Starting with the first line below, extract each line through the one that contains "A Statement of", inclusive, excluding pictures.

===== Records shown

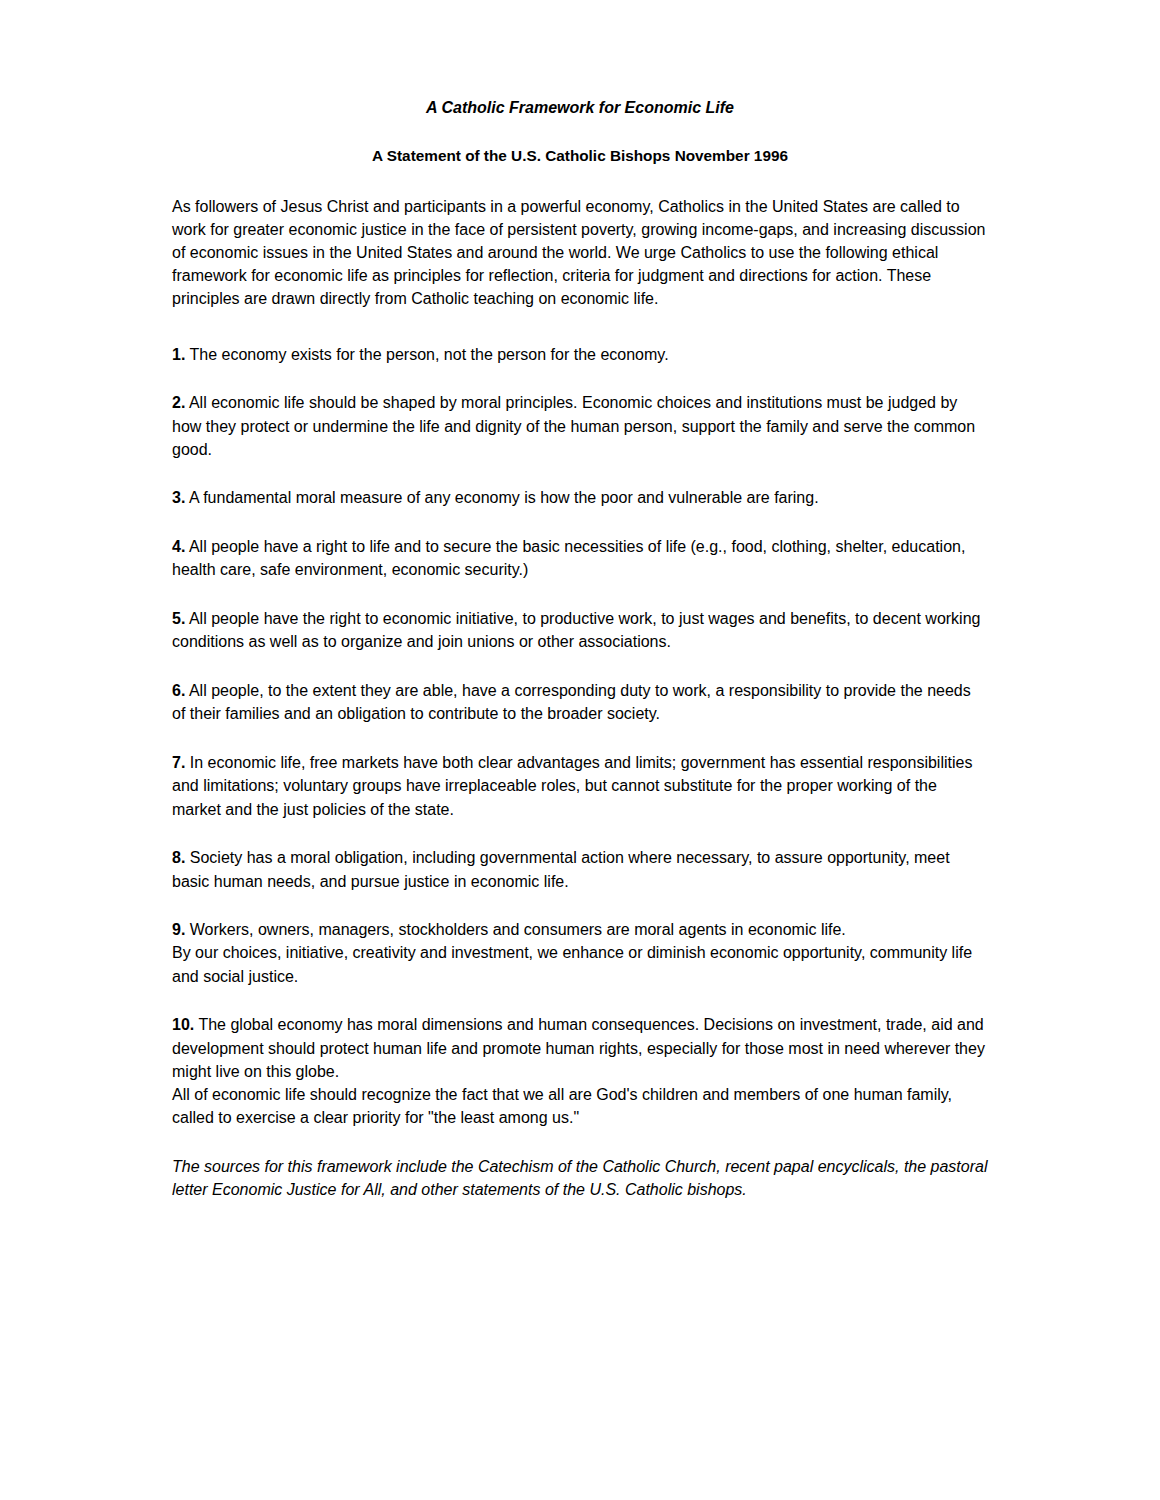A Catholic Framework for Economic Life
A Statement of the U.S. Catholic Bishops November 1996
As followers of Jesus Christ and participants in a powerful economy, Catholics in the United States are called to work for greater economic justice in the face of persistent poverty, growing income-gaps, and increasing discussion of economic issues in the United States and around the world. We urge Catholics to use the following ethical framework for economic life as principles for reflection, criteria for judgment and directions for action. These principles are drawn directly from Catholic teaching on economic life.
1. The economy exists for the person, not the person for the economy.
2. All economic life should be shaped by moral principles. Economic choices and institutions must be judged by how they protect or undermine the life and dignity of the human person, support the family and serve the common good.
3. A fundamental moral measure of any economy is how the poor and vulnerable are faring.
4. All people have a right to life and to secure the basic necessities of life (e.g., food, clothing, shelter, education, health care, safe environment, economic security.)
5. All people have the right to economic initiative, to productive work, to just wages and benefits, to decent working conditions as well as to organize and join unions or other associations.
6. All people, to the extent they are able, have a corresponding duty to work, a responsibility to provide the needs of their families and an obligation to contribute to the broader society.
7. In economic life, free markets have both clear advantages and limits; government has essential responsibilities and limitations; voluntary groups have irreplaceable roles, but cannot substitute for the proper working of the market and the just policies of the state.
8. Society has a moral obligation, including governmental action where necessary, to assure opportunity, meet basic human needs, and pursue justice in economic life.
9. Workers, owners, managers, stockholders and consumers are moral agents in economic life.
By our choices, initiative, creativity and investment, we enhance or diminish economic opportunity, community life and social justice.
10. The global economy has moral dimensions and human consequences. Decisions on investment, trade, aid and development should protect human life and promote human rights, especially for those most in need wherever they might live on this globe.
All of economic life should recognize the fact that we all are God's children and members of one human family, called to exercise a clear priority for "the least among us."
The sources for this framework include the Catechism of the Catholic Church, recent papal encyclicals, the pastoral letter Economic Justice for All, and other statements of the U.S. Catholic bishops.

==========

> [Solution]
A Catholic Framework for Economic Life
A Statement of the U.S. Catholic Bishops November 1996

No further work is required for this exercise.